2. Play with playdough

Playdough is excellent for sensory and fine motor development. We almost always have a playdough activity available for our daughter.

What you’ll need:

  • Cookie cutter
  • Playdough (homemade or prepared. Stitch received this set for her birthday, and I love having all these colors on hand!)
  • A few other playdough tools.

Tip for doing the activity with your child:

Demonstrate each tool, then just let her explore. This is all about the process.

When I took this photo, she told me she was making waves for the shark.

She cut this shark after having used another tool to create texture on the playdough.
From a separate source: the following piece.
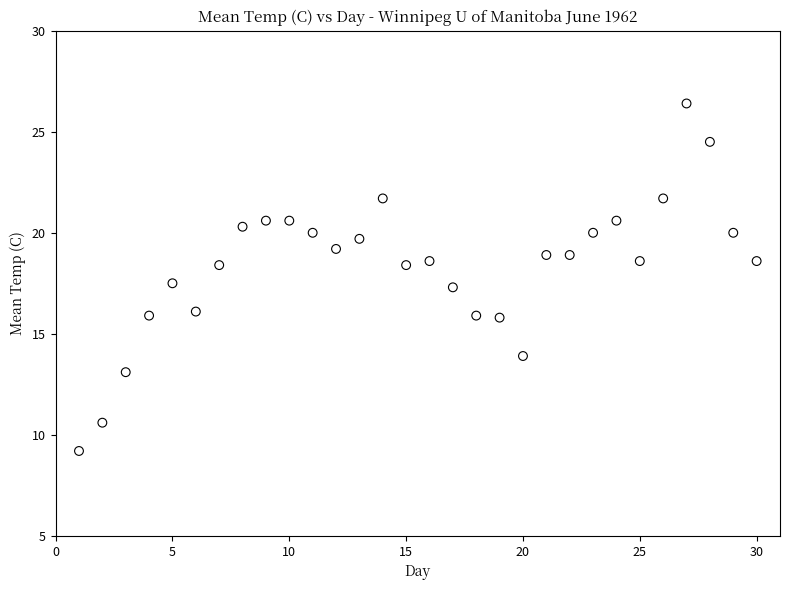

What is the range of X values (max minus min)?

29.0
3. Trace for an art project

Tracing is excellent for fine motor development. We do a lot of arts and crafts in our home. I love how open-ended tracing projects are.

What you’ll need:

  • Cookie cutter
  • Paper
  • Crayons, colored pencils, or markers

Tip for doing the activity with your child:

Demonstrate how to trace the cookie cutter. If your child isn’t developmentally ready to trace, show them how they can color inside the cookie cutter instead. After tracing, let them complete their artwork with more drawing, stickers, or other things they might enjoy.

*Notice how she is using her left hand in one picture and right in the next? It’s completely normal for children this age to still be experimenting with both hands. Their dominant hand will become more evident as they get older.